Bid To Boost Women’s Role In Business

RIYADH, 28 May 2003 — The Kingdom has stepped up efforts to ensure greater participation of Saudi women in the commercial sector and to promote female entrepreneurship. The move is a joint effort between public and private sector organizations.

“More than 100 Saudi businesswomen are likely to apply for new licenses for investment projects in the Kingdom following the opening of the first service center for women by the Saudi Arabian General Investment Authority (SAGIA),” said Afaf Al-Hamdan, SAGIA’s director for women investors’ services.

Forty percent of private wealth in the country is held by women, and women have substantial investment in more than 15,000 businesses, according to a report. But women are not allowed publicly to administer their business operations or be part of any business dealings.

Al-Hamdan said that the SAGIA center for women would devise strategies to improve the domestic investment climate by involving women and ensuring cooperation from government agencies.

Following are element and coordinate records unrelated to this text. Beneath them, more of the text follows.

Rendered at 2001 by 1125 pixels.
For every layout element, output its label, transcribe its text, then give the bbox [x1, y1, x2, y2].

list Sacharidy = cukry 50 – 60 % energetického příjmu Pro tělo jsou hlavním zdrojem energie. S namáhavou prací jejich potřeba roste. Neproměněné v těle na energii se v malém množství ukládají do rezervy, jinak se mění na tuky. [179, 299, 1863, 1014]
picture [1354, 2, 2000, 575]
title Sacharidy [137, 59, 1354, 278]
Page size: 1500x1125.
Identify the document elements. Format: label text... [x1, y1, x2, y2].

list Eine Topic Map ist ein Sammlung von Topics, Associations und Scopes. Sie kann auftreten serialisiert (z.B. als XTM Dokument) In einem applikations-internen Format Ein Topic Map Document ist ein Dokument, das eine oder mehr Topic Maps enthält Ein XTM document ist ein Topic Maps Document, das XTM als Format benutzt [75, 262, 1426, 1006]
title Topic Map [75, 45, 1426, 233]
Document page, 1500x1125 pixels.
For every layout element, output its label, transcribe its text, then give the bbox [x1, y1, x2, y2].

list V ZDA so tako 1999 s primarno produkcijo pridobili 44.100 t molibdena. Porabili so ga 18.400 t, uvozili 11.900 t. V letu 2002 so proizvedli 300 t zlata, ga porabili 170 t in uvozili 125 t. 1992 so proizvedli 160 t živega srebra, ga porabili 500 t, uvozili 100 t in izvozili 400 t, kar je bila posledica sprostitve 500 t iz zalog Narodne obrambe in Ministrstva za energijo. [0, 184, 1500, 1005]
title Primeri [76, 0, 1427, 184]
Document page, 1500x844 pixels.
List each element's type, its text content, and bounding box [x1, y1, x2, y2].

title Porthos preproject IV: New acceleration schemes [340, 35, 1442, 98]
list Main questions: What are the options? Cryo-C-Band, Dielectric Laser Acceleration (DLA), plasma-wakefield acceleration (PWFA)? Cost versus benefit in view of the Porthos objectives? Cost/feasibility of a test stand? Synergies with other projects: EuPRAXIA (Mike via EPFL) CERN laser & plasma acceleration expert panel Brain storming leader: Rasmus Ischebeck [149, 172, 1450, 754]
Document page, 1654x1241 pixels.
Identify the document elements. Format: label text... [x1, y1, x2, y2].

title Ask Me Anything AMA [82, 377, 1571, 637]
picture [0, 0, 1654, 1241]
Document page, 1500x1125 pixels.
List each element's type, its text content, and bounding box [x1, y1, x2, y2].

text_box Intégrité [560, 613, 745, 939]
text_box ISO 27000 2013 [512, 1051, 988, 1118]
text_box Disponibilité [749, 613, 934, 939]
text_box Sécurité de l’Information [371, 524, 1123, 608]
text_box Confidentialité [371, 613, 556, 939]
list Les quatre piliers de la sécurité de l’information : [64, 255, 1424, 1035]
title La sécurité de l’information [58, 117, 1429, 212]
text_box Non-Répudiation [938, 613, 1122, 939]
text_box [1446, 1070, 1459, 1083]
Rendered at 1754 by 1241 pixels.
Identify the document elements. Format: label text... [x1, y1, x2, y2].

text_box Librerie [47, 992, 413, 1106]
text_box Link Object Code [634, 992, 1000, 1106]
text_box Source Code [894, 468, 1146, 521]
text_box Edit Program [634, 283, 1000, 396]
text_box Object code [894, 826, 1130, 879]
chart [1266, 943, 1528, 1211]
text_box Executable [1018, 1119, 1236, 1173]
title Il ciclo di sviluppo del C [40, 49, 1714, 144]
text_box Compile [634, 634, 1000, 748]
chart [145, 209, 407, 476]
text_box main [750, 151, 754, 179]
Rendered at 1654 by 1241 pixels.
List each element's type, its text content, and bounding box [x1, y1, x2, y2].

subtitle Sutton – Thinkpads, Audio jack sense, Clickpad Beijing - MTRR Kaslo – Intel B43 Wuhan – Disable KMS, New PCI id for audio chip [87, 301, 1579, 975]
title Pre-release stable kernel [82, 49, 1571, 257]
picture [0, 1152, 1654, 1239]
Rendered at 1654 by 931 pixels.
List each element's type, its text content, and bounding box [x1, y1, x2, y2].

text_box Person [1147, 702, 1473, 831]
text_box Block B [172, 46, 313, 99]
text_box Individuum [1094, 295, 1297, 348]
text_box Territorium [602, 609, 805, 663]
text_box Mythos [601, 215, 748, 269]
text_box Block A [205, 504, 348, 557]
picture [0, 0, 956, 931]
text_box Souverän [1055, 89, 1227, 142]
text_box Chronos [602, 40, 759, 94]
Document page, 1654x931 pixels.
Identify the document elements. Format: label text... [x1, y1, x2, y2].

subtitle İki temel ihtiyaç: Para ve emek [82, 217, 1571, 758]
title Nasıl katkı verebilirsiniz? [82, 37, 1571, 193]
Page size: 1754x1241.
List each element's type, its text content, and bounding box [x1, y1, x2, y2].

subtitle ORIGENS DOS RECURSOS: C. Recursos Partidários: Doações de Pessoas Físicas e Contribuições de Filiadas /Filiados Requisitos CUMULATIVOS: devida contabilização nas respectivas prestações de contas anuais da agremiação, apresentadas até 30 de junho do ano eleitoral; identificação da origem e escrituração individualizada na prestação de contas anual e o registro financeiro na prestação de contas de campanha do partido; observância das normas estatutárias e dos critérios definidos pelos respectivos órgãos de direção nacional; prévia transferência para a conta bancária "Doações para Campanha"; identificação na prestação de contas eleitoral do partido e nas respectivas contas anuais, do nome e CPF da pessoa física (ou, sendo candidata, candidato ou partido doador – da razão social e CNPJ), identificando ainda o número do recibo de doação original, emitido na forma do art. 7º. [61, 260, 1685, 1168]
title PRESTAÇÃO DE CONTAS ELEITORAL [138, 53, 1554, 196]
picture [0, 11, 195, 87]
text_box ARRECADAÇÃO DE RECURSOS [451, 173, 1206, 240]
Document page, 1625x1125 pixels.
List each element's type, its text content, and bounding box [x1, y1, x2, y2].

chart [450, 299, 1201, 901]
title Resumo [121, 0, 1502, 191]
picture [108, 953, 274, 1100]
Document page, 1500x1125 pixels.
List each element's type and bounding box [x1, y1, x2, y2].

Idle savings held by Saudi women in the Kingdom’s banks are estimated to exceed SR62 billion.

“This huge amount of money parked in the banks is not being utilized by the Kingdom, and this negatively affects the Saudi economy,” she said.

The SAGIA women’s center also aims at acquainting Saudi and foreign businesswomen with the requirements for investment licenses.

Saudi women represent nearly half of the university graduates in the Kingdom.

The Ministry of Labor and Social Affairs said it was studying the possibility of opening of all-women recruitment offices under its supervison. The ministry was also studying the viability of exclusive women’s offices affiliated to labor offices to issue recruitment visas, business licenses and settle labor disputes, said the ministry.

The Riyadh Chamber of Commerce and Industry (RCCI) has also finalized a plan to open an all-women branch. Hussein Al-Athel, RCCI’s secretary-general said that a branch exclusively for businesswomen at the chamber was being prepared. He said the branch would be located at the building currently occupied by the Council of Saudi Chambers of Commerce and Industry (CSCCI), which will move to a new location in the northern part of Riyadh shortly.

He said that the RCCI women’s branch, which is to liaise between the public and private sectors, would play a leading role in helping women entrepreneurs to run their own businesses.